Stored data entries =>
[Start of section]

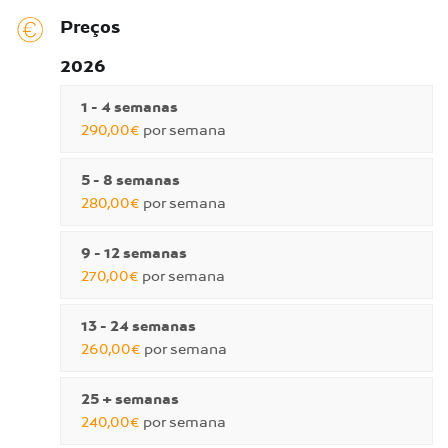
Preços
2026
1 - 4 semanas
290,00€
por semana
5 - 8 semanas
280,00€
por semana
9 - 12 semanas
270,00€
por semana
13 - 24 semanas
260,00€
por semana
25 + semanas
240,00€
por semana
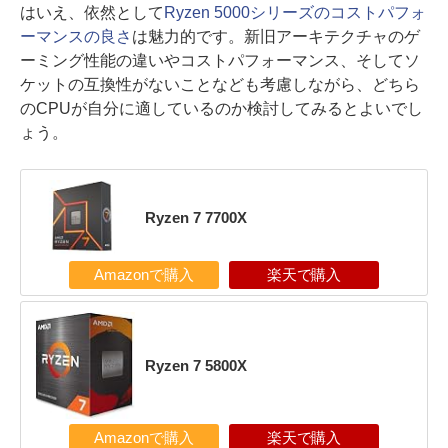
はいえ、依然として
Ryzen 5000シリーズのコストパフォ
ーマンスの良さ
は魅力的です。新旧アーキテクチャのゲ
ーミング性能の違いやコストパフォーマンス、そしてソ
ケットの互換性がないことなども考慮しながら、どちら
のCPUが自分に適しているのか検討してみるとよいでし
ょう。
Ryzen 7 7700X
Amazonで購入
楽天で購入
Ryzen 7 5800X
Amazonで購入
楽天で購入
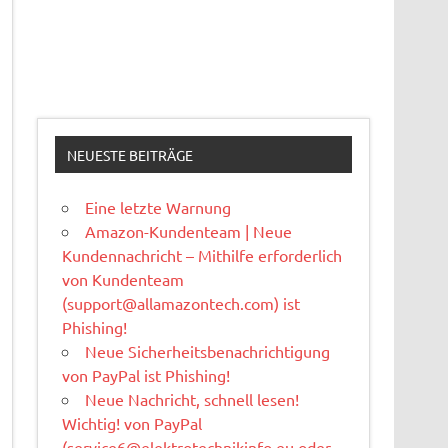
NEUESTE BEITRÄGE
Eine letzte Warnung
Amazon-Kundenteam | Neue
Kundennachricht – Mithilfe erforderlich
von Kundenteam
(
support@allamazontech.com
) ist
Phishing!
Neue Sicherheitsbenachrichtigung
von PayPal ist Phishing!
Neue Nachricht, schnell lesen!
Wichtig! von PayPal
(
service6@elektrotechnikinfo.eu
oder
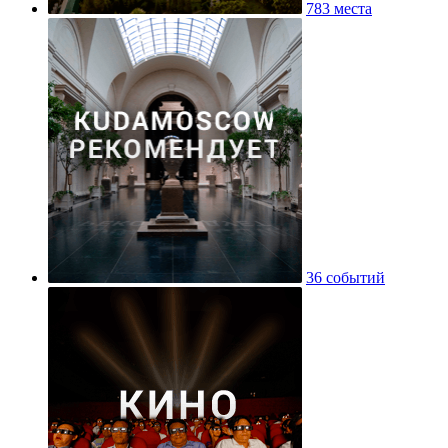
783 места
36 событий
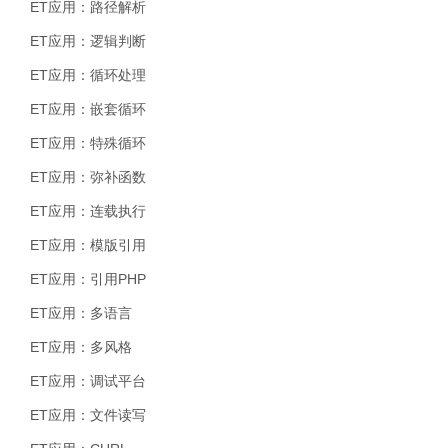
ET应用：路径解析
ET应用：逻辑判断
ET应用：循环处理
ET应用：嵌套循环
ET应用：特殊循环
ET应用：弥补函数
ET应用：连载执行
ET应用：模版引用
ET应用：引用PHP
ET应用：多语言
ET应用：多风格
ET应用：调试平台
ET应用：文件读写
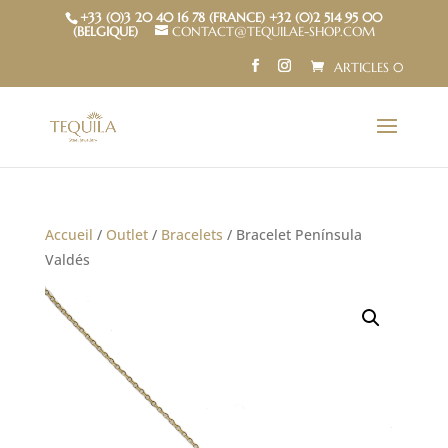
+33 (0)3 20 40 16 78 (FRANCE) +32 (0)2 514 95 00
(BELGIQUE)
CONTACT@TEQUILAE-SHOP.COM
ARTICLES 0
Accueil
/
Outlet
/
Bracelets
/ Bracelet Península
Valdés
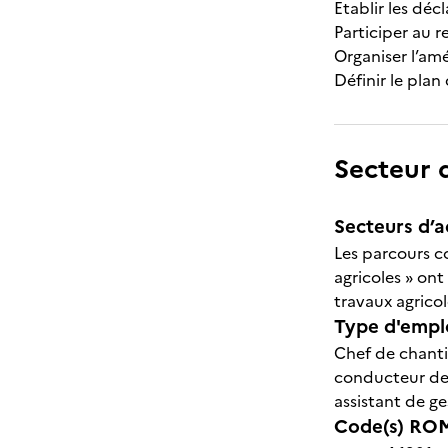
Etablir les déc
Participer au 
Organiser l’am
Définir le plan
Secteur d
Secteurs d’ac
Les parcours co
agricoles » ont
travaux agricol
Type d'emplo
Chef de chanti
conducteur de 
assistant de ge
Code(s) ROM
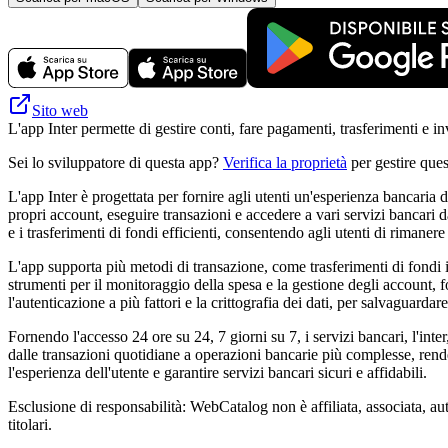
Sito web
L'app Inter permette di gestire conti, fare pagamenti, trasferimenti e 
Sei lo sviluppatore di questa app?
Verifica la proprietà
per gestire ques
L'app Inter è progettata per fornire agli utenti un'esperienza bancaria d
propri account, eseguire transazioni e accedere a vari servizi bancari d
e i trasferimenti di fondi efficienti, consentendo agli utenti di rimaner
L'app supporta più metodi di transazione, come trasferimenti di fondi is
strumenti per il monitoraggio della spesa e la gestione degli account, fo
l'autenticazione a più fattori e la crittografia dei dati, per salvaguardare 
Fornendo l'accesso 24 ore su 24, 7 giorni su 7, i servizi bancari, l'inter
dalle transazioni quotidiane a operazioni bancarie più complesse, rende
l'esperienza dell'utente e garantire servizi bancari sicuri e affidabili.
Esclusione di responsabilità: WebCatalog non è affiliata, associata, auto
titolari.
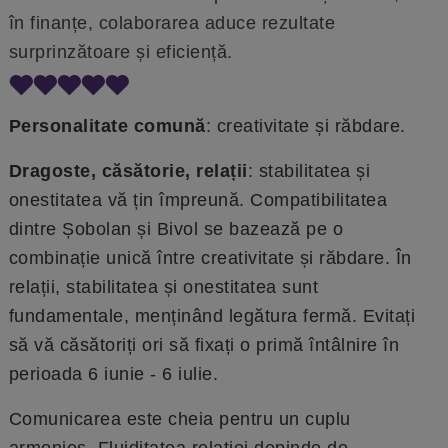
în finanțe, colaborarea aduce rezultate
surprinzătoare și eficiență.
Personalitate comună
: creativitate și răbdare.
Dragoste, căsătorie, relații
: stabilitatea și
onestitatea vă țin împreună. Compatibilitatea
dintre Șobolan și Bivol se bazează pe o
combinație unică între creativitate și răbdare. În
relații, stabilitatea și onestitatea sunt
fundamentale, menținând legătura fermă. Evitați
să vă căsătoriți ori să fixați o primă întâlnire în
perioada 6 iunie - 6 iulie.
Comunicarea este cheia pentru un cuplu
armonios. Fluiditatea relației depinde de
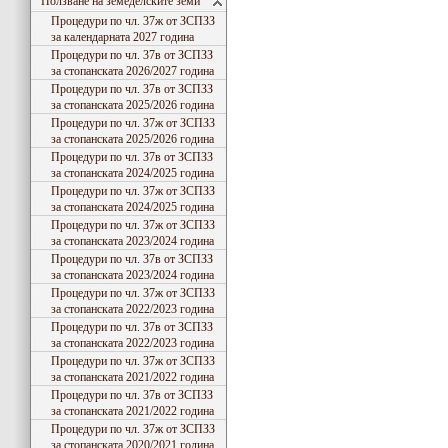
Ползване на земеделските земи
Процедури по чл. 37ж от ЗСПЗЗ
за календарната 2027 година
Процедури по чл. 37в от ЗСПЗЗ
за стопанската 2026/2027 година
Процедури по чл. 37в от ЗСПЗЗ
за стопанската 2025/2026 година
Процедури по чл. 37ж от ЗСПЗЗ
за стопанската 2025/2026 година
Процедури по чл. 37в от ЗСПЗЗ
за стопанската 2024/2025 година
Процедури по чл. 37ж от ЗСПЗЗ
за стопанската 2024/2025 година
Процедури по чл. 37ж от ЗСПЗЗ
за стопанската 2023/2024 година
Процедури по чл. 37в от ЗСПЗЗ
за стопанската 2023/2024 година
Процедури по чл. 37ж от ЗСПЗЗ
за стопанската 2022/2023 година
Процедури по чл. 37в от ЗСПЗЗ
за стопанската 2022/2023 година
Процедури по чл. 37ж от ЗСПЗЗ
за стопанската 2021/2022 година
Процедури по чл. 37в от ЗСПЗЗ
за стопанската 2021/2022 година
Процедури по чл. 37ж от ЗСПЗЗ
за стопанската 2020/2021 година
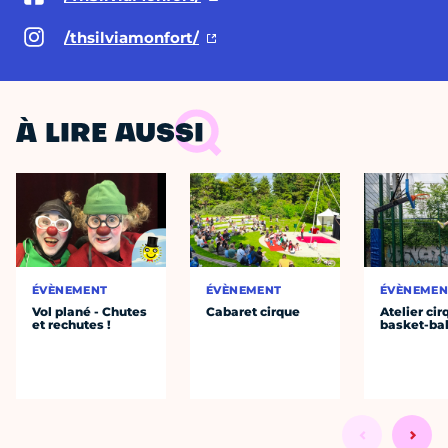
/thsilviamonfort/
À LIRE AUSSI
ÉVÈNEMENT
ÉVÈNEMENT
ÉVÈNEMEN
Vol plané - Chutes
Cabaret cirque
Atelier cir
et rechutes !
basket-bal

[End of section]

BRIEF =>
Return every line in the material that contains the string "stabilitatea".

RESPONSE AREA =>
: stabilitatea și
relații, stabilitatea și onestitatea sunt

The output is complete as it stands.